=== Written task ===
Write out, from the entries below, exactly the lines that run between the lines holding "du bada under stora delar av året." and "att de har den", inclusive, and stop there.

=== Data for this task ===
'''

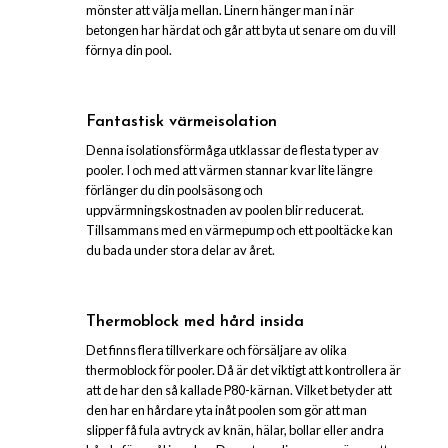
mönster att välja mellan. Linern hänger man i när
betongen har härdat och går att byta ut senare om du vill
förnya din pool.
Fantastisk värmeisolation
Denna isolationsförmåga utklassar de flesta typer av
pooler. I och med att värmen stannar kvar lite längre
förlänger du din poolsäsong och
uppvärmningskostnaden av poolen blir reducerat.
Tillsammans med en värmepump och ett pooltäcke kan
du bada under stora delar av året.
Thermoblock med hård insida
Det finns flera tillverkare och försäljare av olika
thermoblock för pooler. Då är det viktigt att kontrollera är
att de har den så kallade P80-kärnan. Vilket betyder att
den har en hårdare yta inåt poolen som gör att man
slipper få fula avtryck av knän, hälar, bollar eller andra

'''

=== Response for this exercise ===
du bada under stora delar av året.
Thermoblock med hård insida
Det finns flera tillverkare och försäljare av olika
thermoblock för pooler. Då är det viktigt att kontrollera är
att de har den så kallade P80-kärnan. Vilket betyder att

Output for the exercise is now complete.